Aren't bird kites great! I'll never forget heading off down the jetty at a local kite festival one day, and catching sight of a seagull swooping low amongst some of the nearest kites. For just a moment, I actually thought the pearly white bird with orange beak was a kite! The gull had wings outstretched and was not flapping at the time, which enhanced the illusion.
A bit of a trawl through our archives of kite festival photos yielded a surprising variety of designs which could be termed bird kites. Here's a few photos, with comments on each, regarding construction and flying characteristics.
Isn't this one a real beauty! Walking up over a sand dune towards the jetty, this eye-catching bird kite came into view. It was flying low, but steady as anything and was tethered near the other side of the jetty.
Just couldn't resist pulling out the camera...
If you look carefully near the tail, you can see some solid spars holding the shape. Could be dowel, since anything fancier would surely be a bit thinner. The body is 3D, with some sort of smooth shell covered in the sail material. You can also see dowel spars through the sail material of the wings.
A really nice touch is those wing-tip 'feathers'. In real life, these give eagles and hawks a performance boost by reducing drag forces. Thus the wing becomes more efficient.
Some reading on the topic of these kinds of kites gave me the impression they are not always successful fliers! You have to wonder what the history of the pictured kite was. How many prototypes were modified or scrapped before this one took off and really proved its airworthiness?
Featuring fiber-glass spars and quite realistic artwork on the sail fabric.
On a trip to Singapore to meet with relatives there, I discovered that my brother-in-law Terry had bought this fine-looking kite. Near the end of our stay, we got a chance to go to a local flying spot and put the kite up. There it is in the photo, sharing the sky with numerous other kites of all descriptions.
Plenty of Bird kites and Deltas! In fact, up near the top left edge of the photo, I'm fairly sure the high-flying kite was another identical Light-Wind Eagle. Must be popular!
The photo isn't the greatest, but the printed design on the kite fabric is very realistic.
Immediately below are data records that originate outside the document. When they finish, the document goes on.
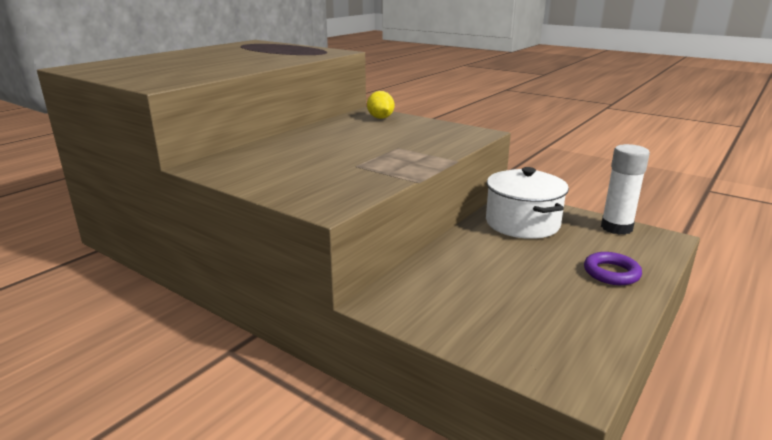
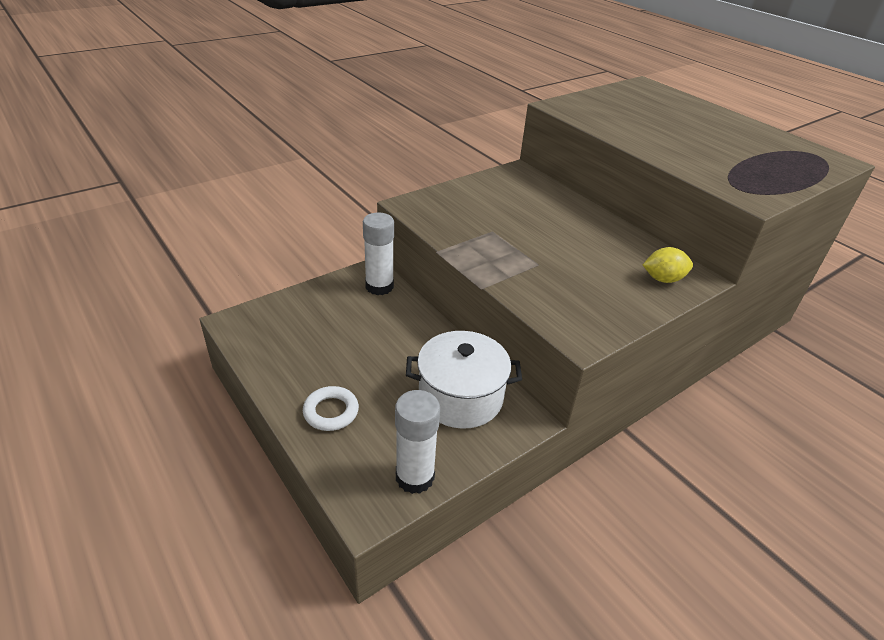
camera: 105 degrees right, 15 degrees up
purple ring [584,252,642,285] -> white ring [303,386,359,431]
none -> white glue stick [363,213,394,295]

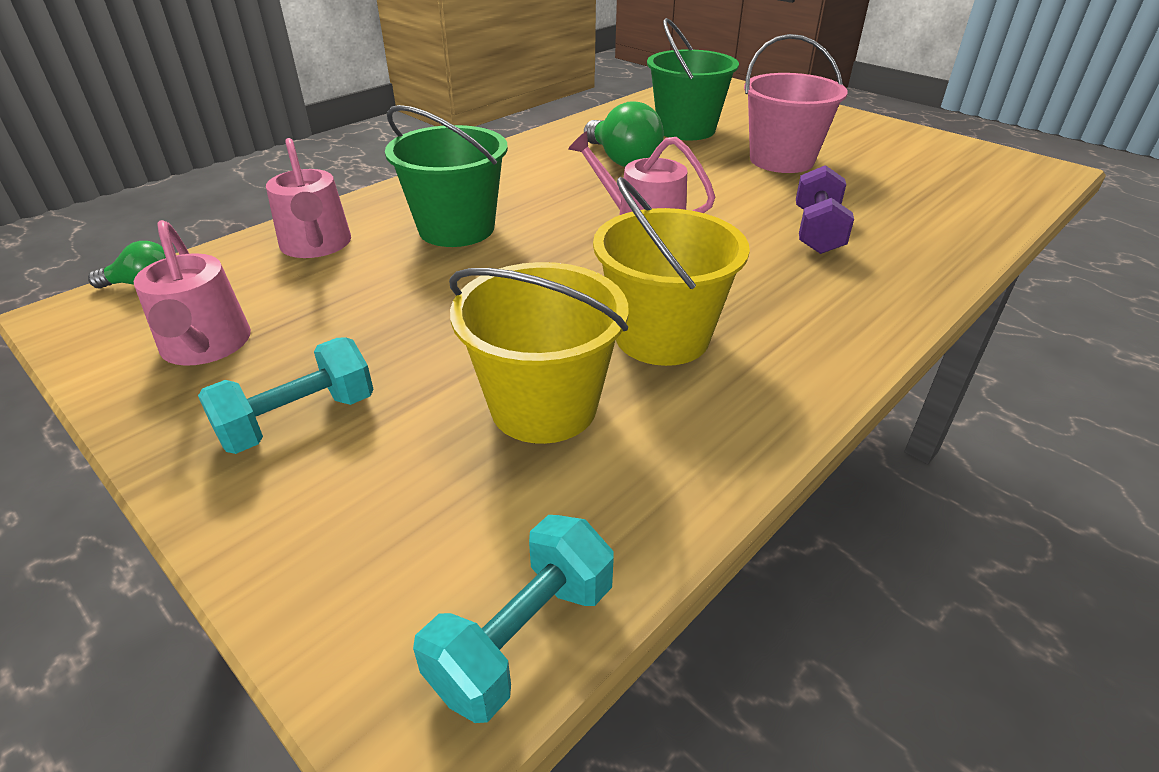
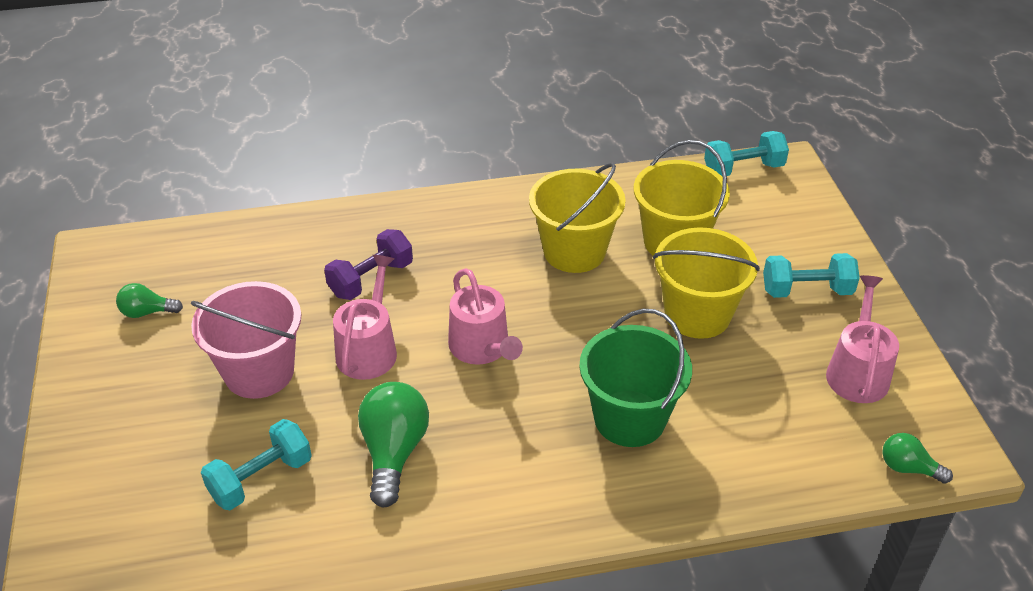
camera: 145 degrees left, 5 degrees up
pink watering can [266,138,351,258] -> pink watering can moved to [333,255,397,380]
green bucket [647,18,739,140] -> turquoise dumbbell [201,419,312,510]
none -> green light bulb [116,283,183,318]
none -> yellow bucket [653,227,760,339]

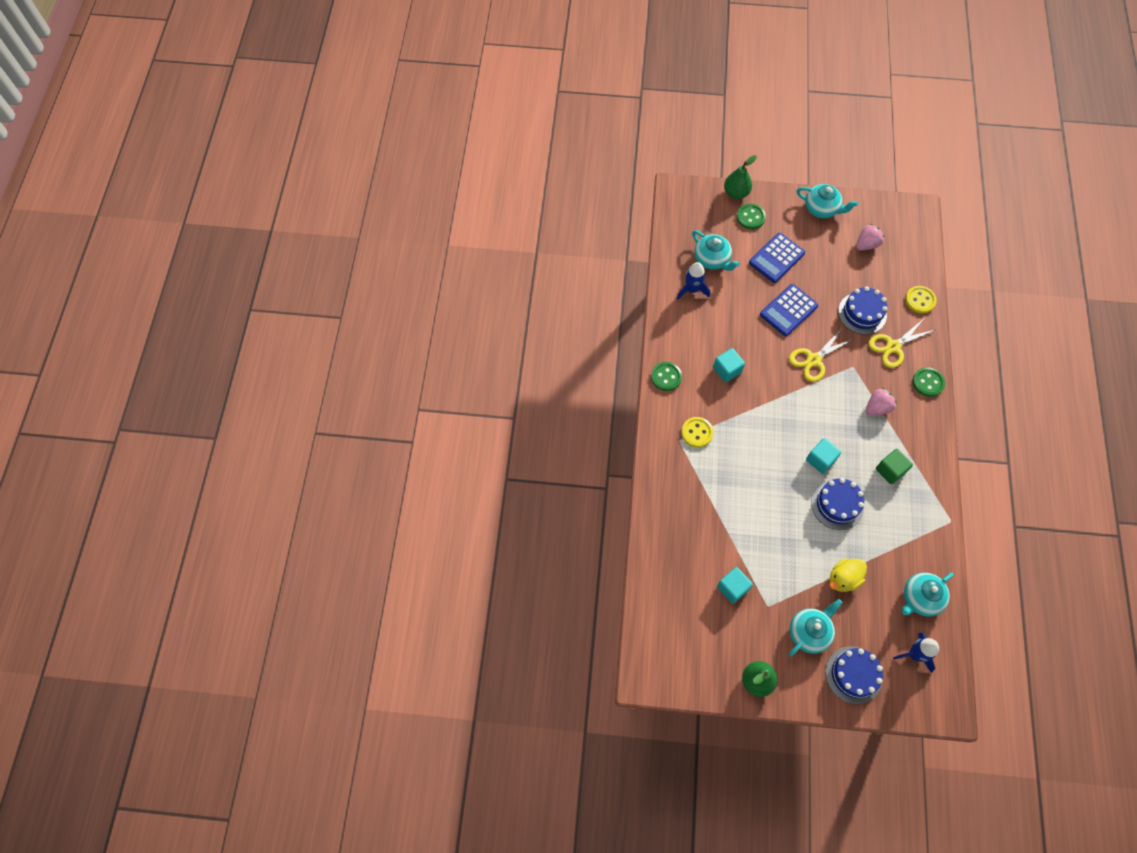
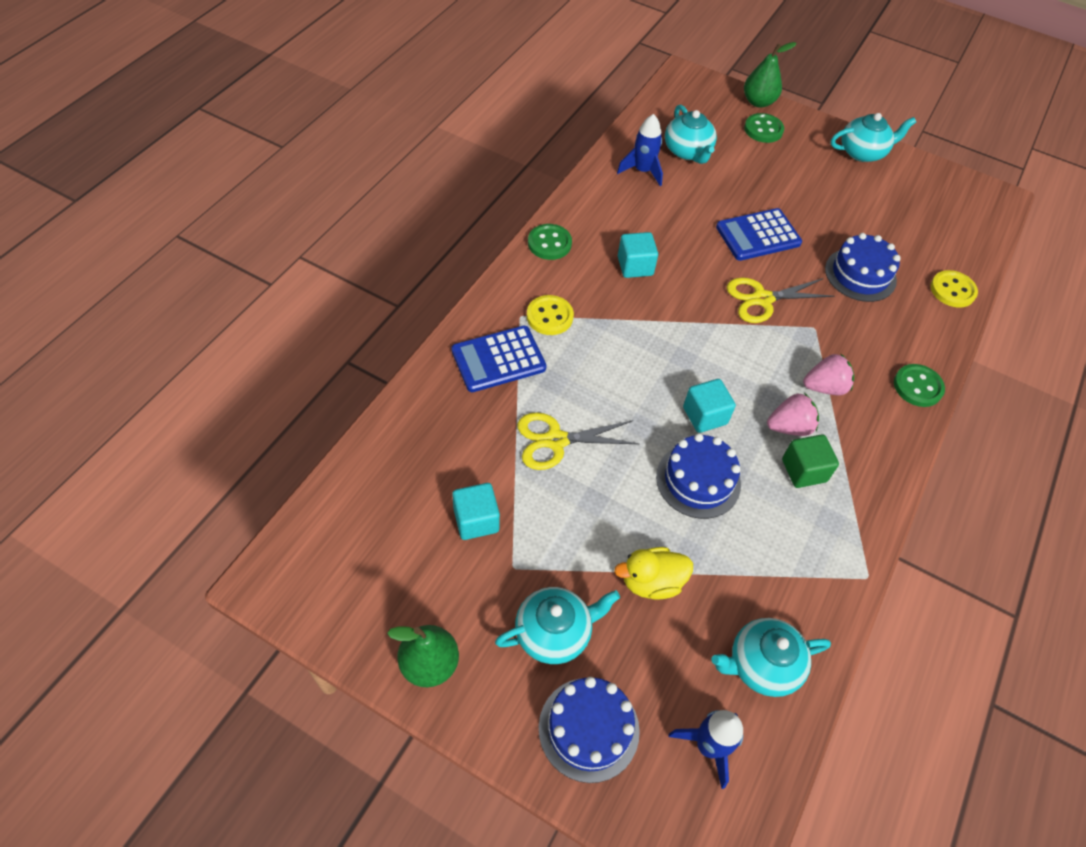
camera: 20 degrees right, 10 degrees down
blue calculator [749,233,805,283] -> blue calculator moved to [451,326,547,392]
turquoise teapot [797,184,858,218] -> turquoise teapot turned 60 degrees counterclockwise [831,113,916,162]
pink strawberry [856,224,884,251] -> pink strawberry moved to [767,393,819,436]
yellow scissors [868,319,937,368] -> yellow scissors moved to [517,412,639,470]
Almost photo-realistic from a distance. The material would be either rip-stop nylon or perhaps polyester.
Construction was different to anything I had ever seen, with a long bowed fiber-glass rod holding the wings outstretched. In flight, this resulted in a kind of soggy feel, somewhat like many store-bought Deltas. In other words, any sudden increase in line tension would tend to get absorbed by the kite, before it wallowed upwards in response. More rigid kites tend to zip rather than wallow!
This eagle kite could be a little tricky low down, becoming more stable at higher line angles and of course in the smoother air up higher. But we had fun, in the very light, shifty winds on the coast of Singapore. Another characteristic worth mentioning... Above a certain wind-speed, this kite actually starts to flap quite realistically!
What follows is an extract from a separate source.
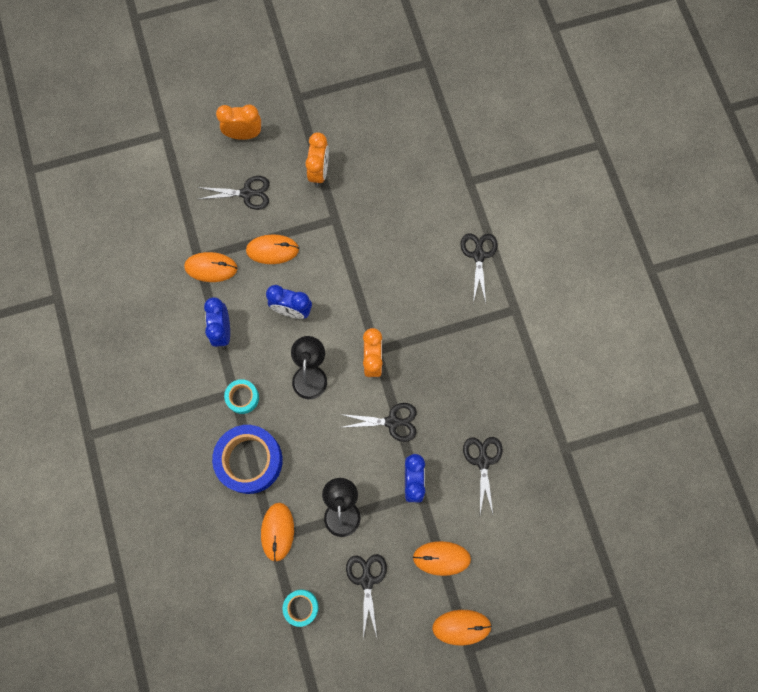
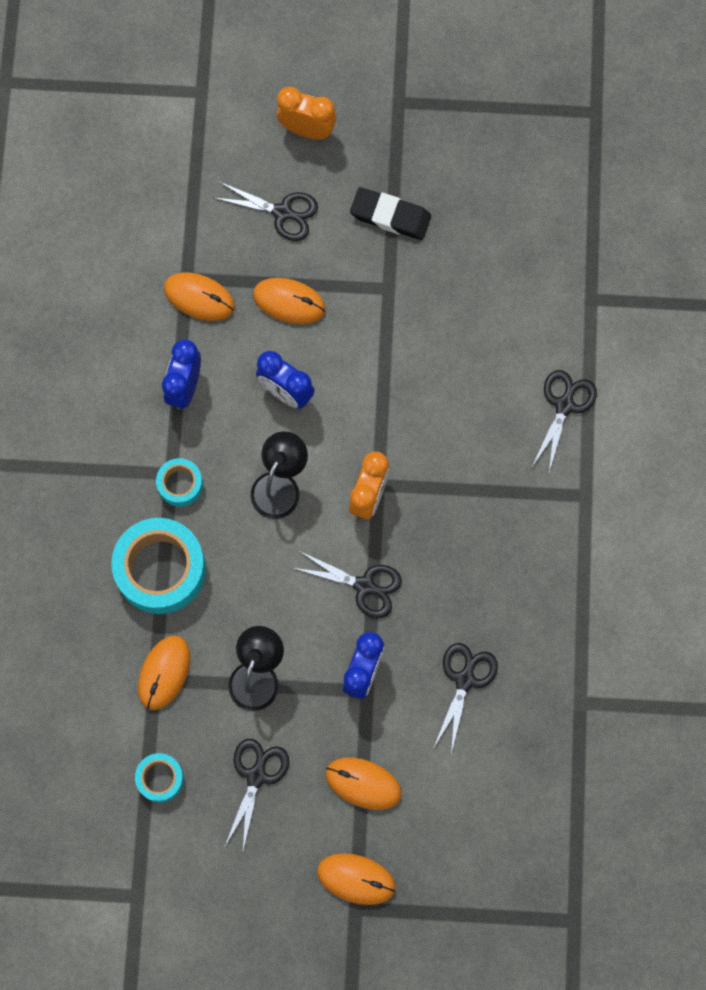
camera: 20 degrees right, 0 degrees up
blue tape [212,425,283,494] -> turquoise tape [111,518,206,614]
orange clock [305,132,329,187] -> black eraser [350,187,431,240]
Now, if you have trawled around this site quite a bit over the years, you have probably bumped into this photo before...
It's an example of a Delta kite dressed up as a bird kite. A bit fake near the nose, where it's just painted-on, but getting fancier along the trailing edge!
See how the flames dance in the wind, and the bird actually has a flaming tail too.
The Delta's sail is a light sky-blue. Trying to hide it against the sky I guess, to heighten the flaming-bird illusion! Or perhaps not, since clear plastic would do an even better job of that...
A really nice Delta kite if you ask me, with pretty standard construction. Floating leading-edge spars and rigid spreader.
Funny or cute or something. Whatever it is, this kite is another eye-turner. It's quite a good size, but doesn't compare with the biggest of the kite-festival inflatable giants. Does it belong with the other bird kites on this page?
Well, owls are birds, so it seems logical enough to me! To take the analogy further, owls are very quiet in the air, as are most single-line kites. Alright, alright, moving on...
This kite looks good from a long distance because of the bold shapes and colors used in its construction. No spars of course, just cleverly designed openings on the upwind side to keep the shape inflated and generating a modest amount of lift to keep the kite off the sand.
Another Inflatable Owl Kite. Not quite as striking design-wise, in my humble opinion. But perhaps more visible due to the choice of Day-Glo Orange!
Not sure about this, but it might have been a lot bigger than the other Owl up there, too. That 4 Wheel Drive vehicle parked on the sand was there as an anchor for a truly enormous Dragon show kite!
That's it for Bird Kites. Hope you enjoyed the pictures!